Panic and rage over a little bit of mechanical work?

'Little' here is an understatement of immense proportions. To get things started, the bike has sentimental value. It is what my brother and I learned to ride on together before he passed. Aside from that, back in February of this year the bike was crushed by falling debris while I was at work, damaging damn near everything but the frame and engine. After a lengthy argument with insurance companies, they agreed to completely rebuild the bike.

I took the cash, put it into a lot of updates and upgrades, paint, etc. As it stands, the bike represents hundreds of hours of my own labor this year alone. I started over with a complete stripping of the frame and engine, and worked my way back up. I didn't catch the issue with the head until I was well over halfway through with the rebuild.

By the time I learned that the valve tolerance was fudged, it had been 7 months of work, stress, and worry over the engine. So... rage was my first reaction, yes. I've been using my spare time to work on friends' bikes as well - having just completed a 750 rebuild for a friend, and am starting a gl1100 for a neighbor. At this point I'm getting so sick of tearing engines apart I wanted to scream when I found out I had negative clearance on that valve. This, after tearing off the wiring harness and replacing the ignition signal wires(necessary, one had corroded through), the coil wires(not necessary as it turned out, but yielded a voltage bump), tearing down the carburetors and dipping them - thoroughly dissecting and cleaning them, and triple checking my engine timing trying to figure out why in the hell #1 wouldn't fire.
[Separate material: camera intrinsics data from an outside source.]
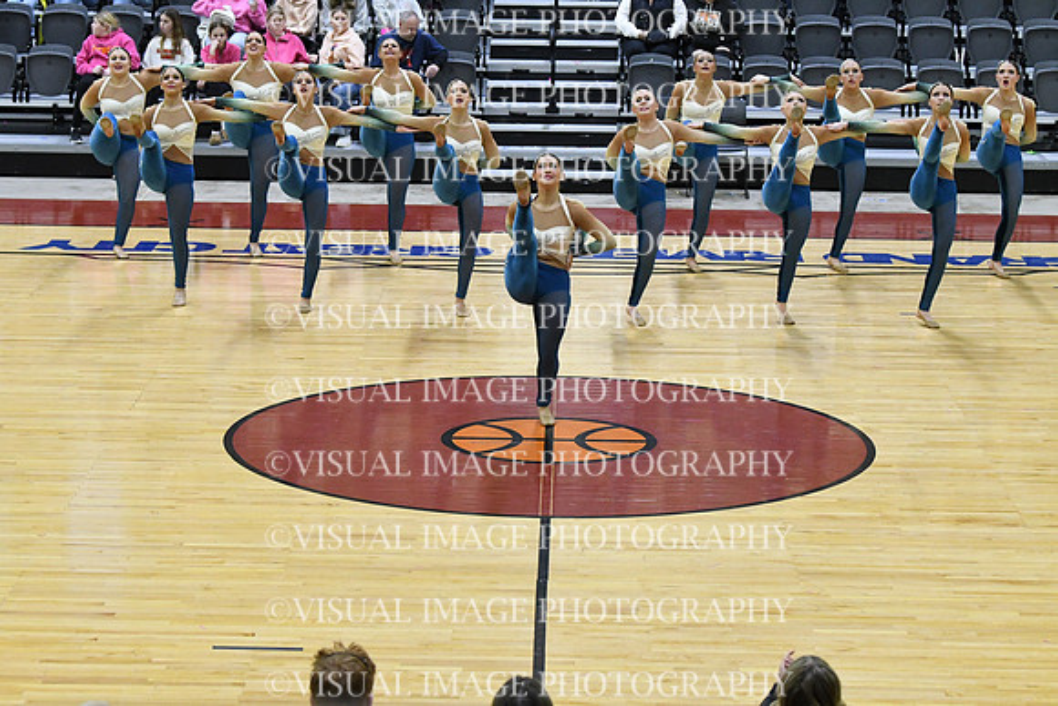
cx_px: 529
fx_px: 3086
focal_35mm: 105
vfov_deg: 13.0
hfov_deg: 19.5
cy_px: 353
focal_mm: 70
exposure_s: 1/500
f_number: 4
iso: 6400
When I realized what was wrong I was furious, as I've said. Only reason I didn't even think to check compression is because the piston wasn't cracked, the rings are brand new, and every other cylinder was firing... I assumed it was a spark, air, or fuel issue.

I couldn't find my compression tester, so I just stuck my thumb over the spark plug hole and it felt like someone was weakly blowing against it as the engine cycled.

Rage, yes. If I had thought the check compression first... ugh.

Steve, good points, but I hopefully assume the head was not reinstall prior to checking the work and clearancing. If it was........!!!

It certainly was :( however, no damage seems to have resulted from the negative tolerance. It was run maybe 30 minutes total since full reassembly till I realized where the problem was.

The valves were all shimmed last year (or two years, I can't recall)... And no, sadly I 'flubbed' (to quote the machinist) when it came to double checking the work. I assumed he'd cut it, like he originally told me he would. I should have expected the worst when he told me he forgot to cut the threads the first time around. Bah. Live and learn, I guess. I'll be checking every damn shim again before I finish reassembly. I cannot stand being so close to being done, only to have issues like this pop up at the last minute.